When customers enter the Ralphs supermarket near UCLA, they see a sign announcing how many different fruits and vegetables the produce department has on hand: “724 produce varieties available today,” it says, including 93 organic selections.
Sixty dozen varieties is a mind-boggling number. And that’s just in the produce department. Over in the cheese section, this pretty run-of-the-mill supermarket offers 14 types of feta alone. Not so long ago, finding feta of any type required a trip to a specialty shop.
During the past couple of decades, the American economy has undergone a variety revolution. Instead of simply offering mass-market goods, businesses of all sorts increasingly compete to give consumers more personalised products, more varied experiences and more choice.
Average Americans order non-fat decaf iced vanilla lattes at Starbucks. Amazon gives every town a bookstore with two million titles, while Netflix promises 35,000 different movies on DVD. Choice is everywhere, liberating to some but to others a new source of stress. Maybe the sign in Ralphs is not an enticement but a warning.
The proliferation of choices goes well beyond groceries to our most significant personal decisions. Young, well-educated adults in particular have unprecedented freedom to make whatever they want of their lives: to decide where to live, what to do, whom to befriend, whom (or whether) to marry.

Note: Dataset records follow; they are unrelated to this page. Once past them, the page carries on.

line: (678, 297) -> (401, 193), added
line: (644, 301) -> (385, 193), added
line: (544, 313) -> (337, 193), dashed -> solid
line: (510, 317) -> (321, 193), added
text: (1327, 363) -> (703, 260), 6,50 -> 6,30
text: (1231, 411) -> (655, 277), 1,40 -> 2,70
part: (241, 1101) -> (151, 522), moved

“Since graduation, we’ve struggled to make our own happiness,” Jenny Norenberg, a young lawyer, writes in Newsweek. “It seems that having so many choices has sometimes overwhelmed us. In the seven years since I left home for college, I’ve had thirteen addresses and lived in six cities. How can I stay with one person, at one job, in one city, when I have the world at my fingertips?”
It’s all too much, declares the latest line of social criticism. Americans are facing a crisis of choice. We’re increasingly unhappy, riddled with anxiety and regret, because we have so much freedom to decide what to do with our money and our lives. Some choice may be good, but we’ve gone over the limit.

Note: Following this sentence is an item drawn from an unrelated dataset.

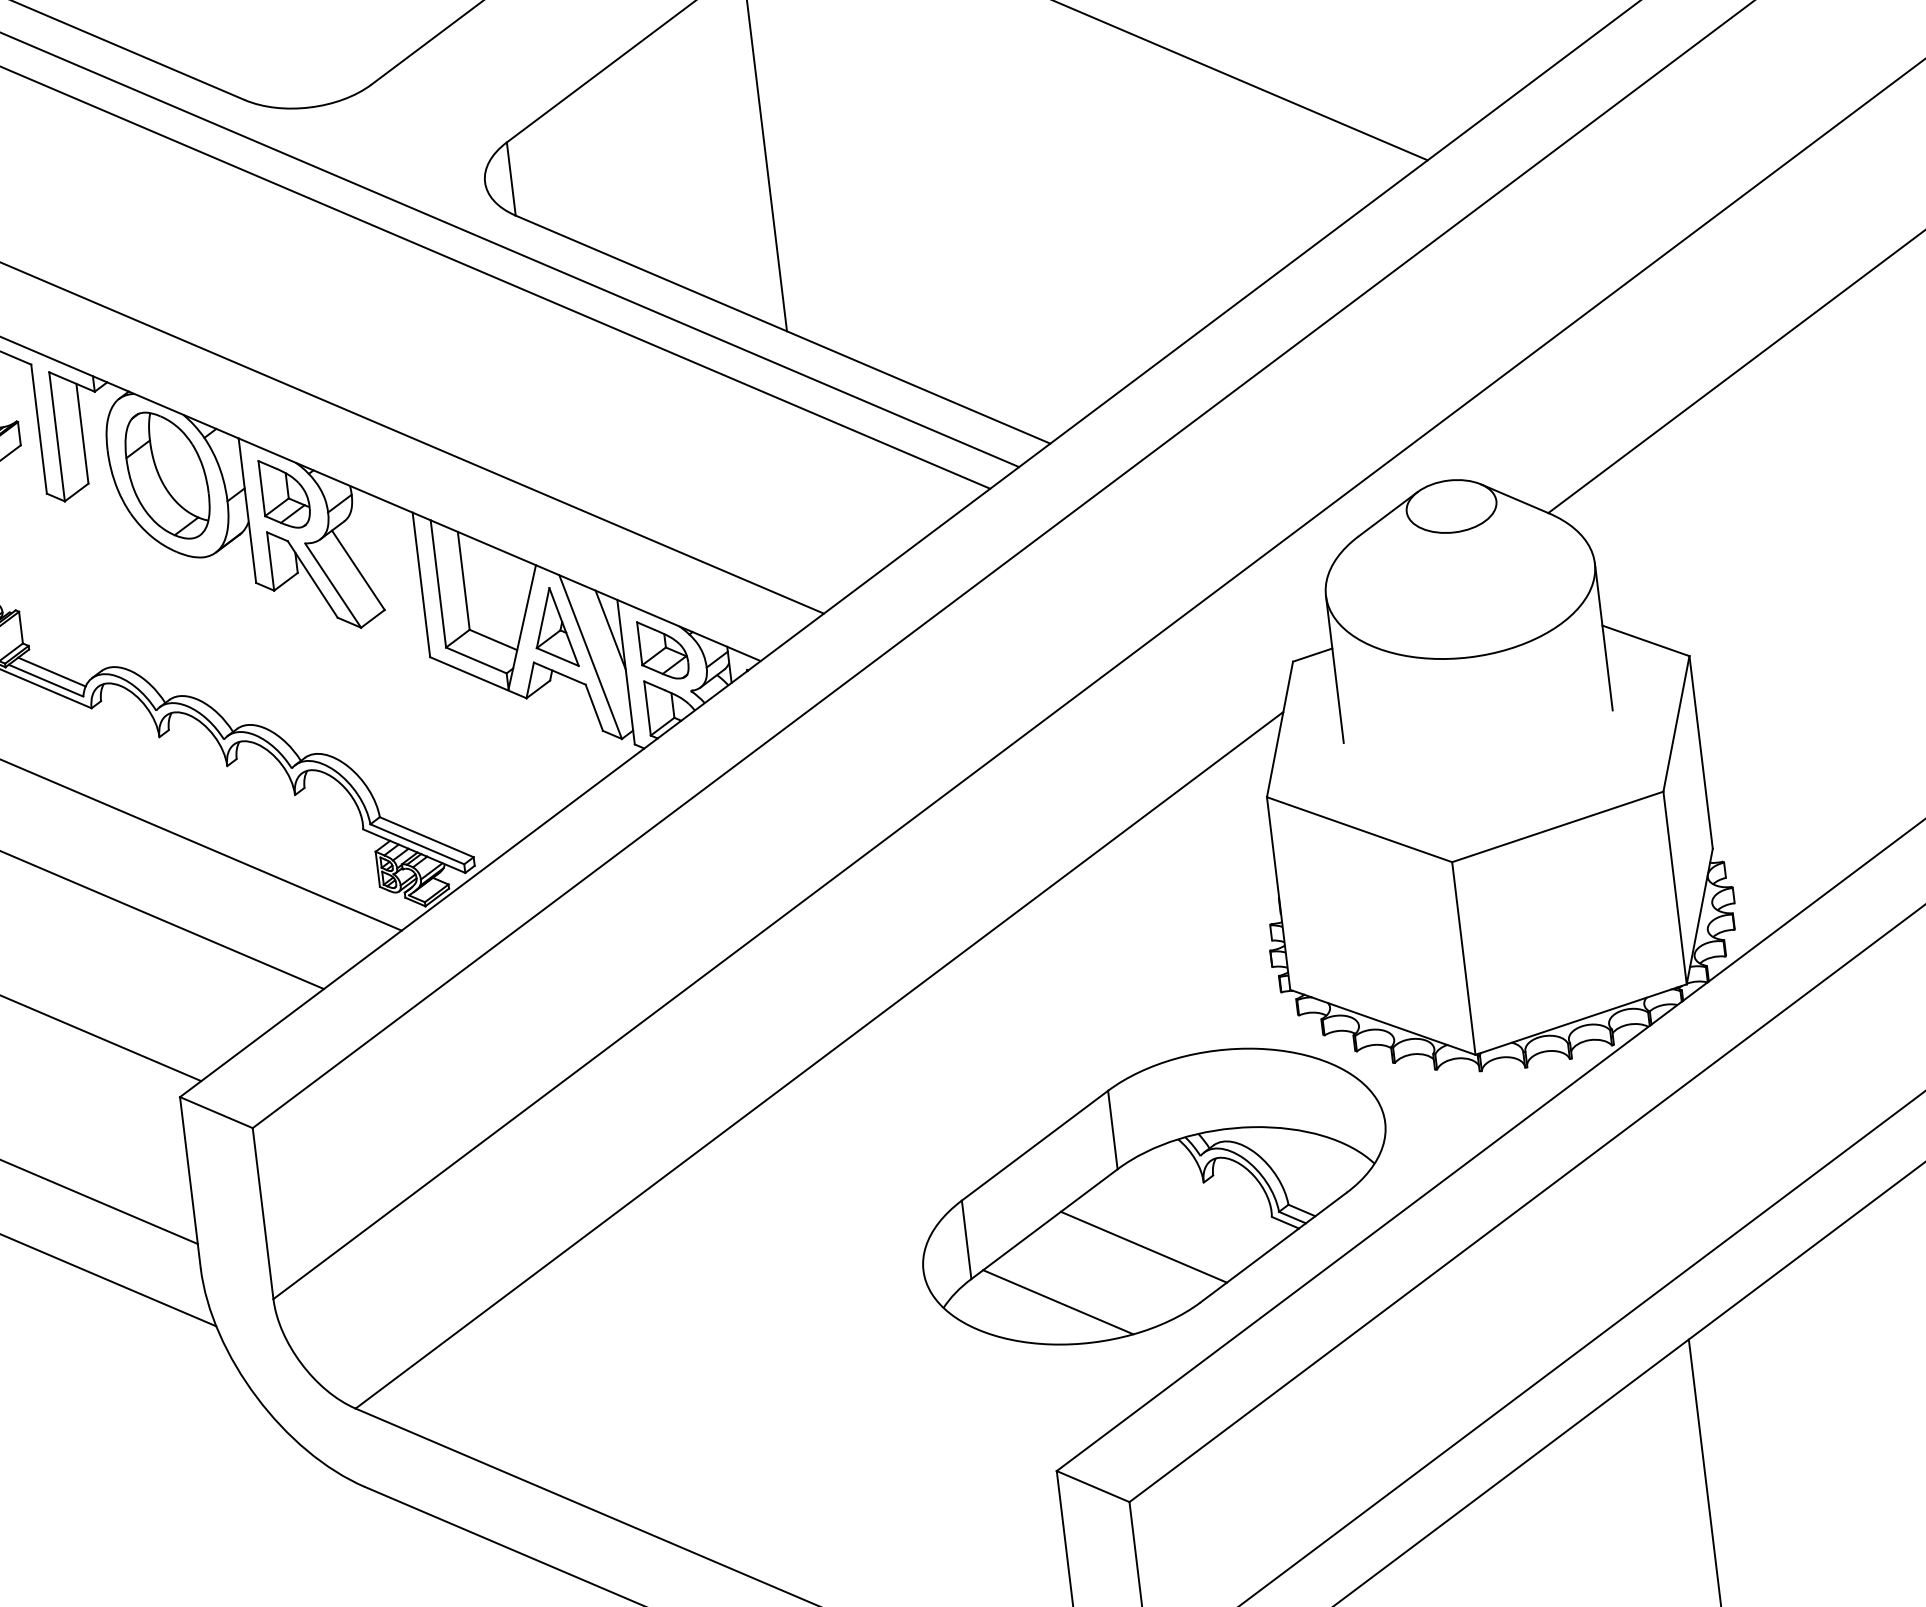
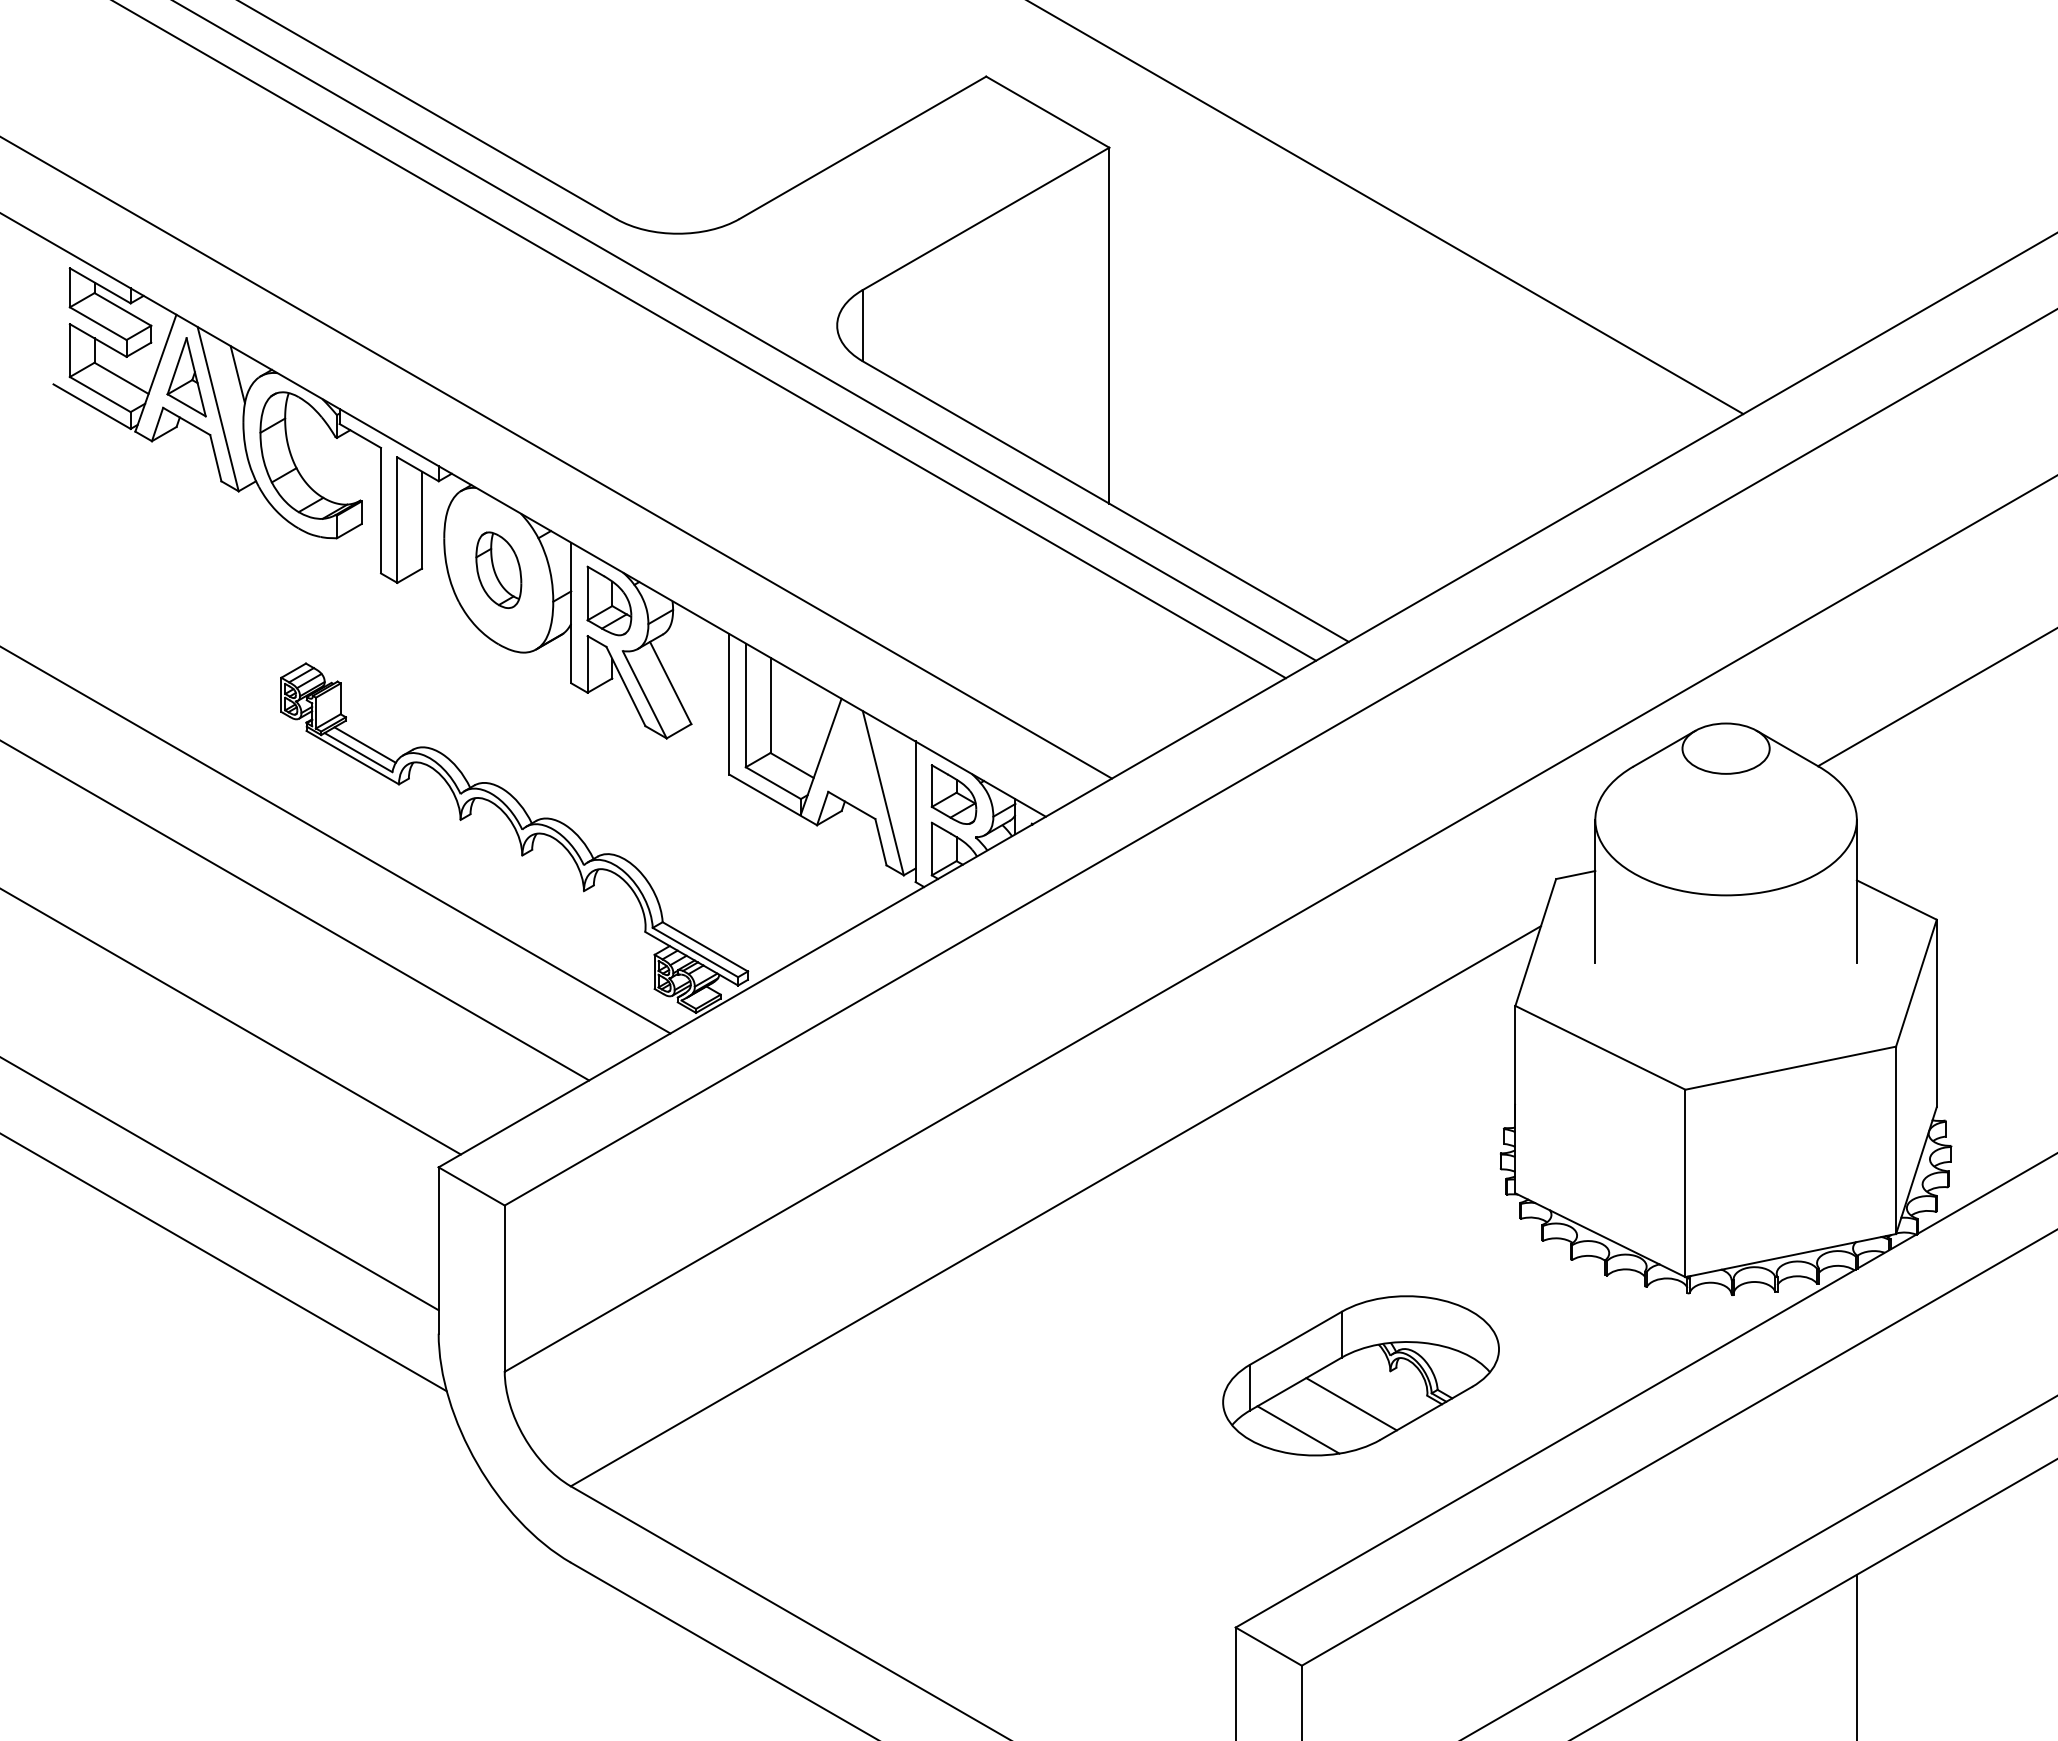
part: (167, 476) -> (498, 570), size x0.6
part: (553, 628) -> (851, 761), removed
line: (610, 629) -> (905, 769), removed
part: (1153, 1196) -> (1360, 1375), size x0.6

To these critics, providing too many choices is the latest way liberal societies in general, and markets in particular, make people miserable. We’d be better off with fewer decisions to make.
“As the number of choices keeps growing, negative aspects of having a multitude of options begin to appear,” writes Swarthmore psychologist Barry Schwartz in The Paradox of Choice, published in January 2004. “As the number of choices grows further, the negatives escalate until we become overloaded. At this point, choice no longer liberates, but debilitates. It might even be said to tyrannise.”
Schwartz’s book has become a touchstone, not just for social critics but for self-help gurus and marketing professionals looking for the Next Big Thing. Its argument also offers a scientific-seeming alternative to public policies that expand choice, notably in health care and retirement accounts.
Schwartz, writes Washington Post columnist Sebastian Mallaby in an article on private Social Security accounts, “Freedom and choice are wonderful things that allow us to realise our human potential. But there’s a limit to how many choices each of us has time to make and most people in the rich world are pretty much maxed out already.”
In his opening chapter, Schwartz recounts his troubles buying jeans at The Gap. What used to be a five-minute task requiring no more information than a waist size and length now demands multiple decisions and an unnerving amount of self-awareness.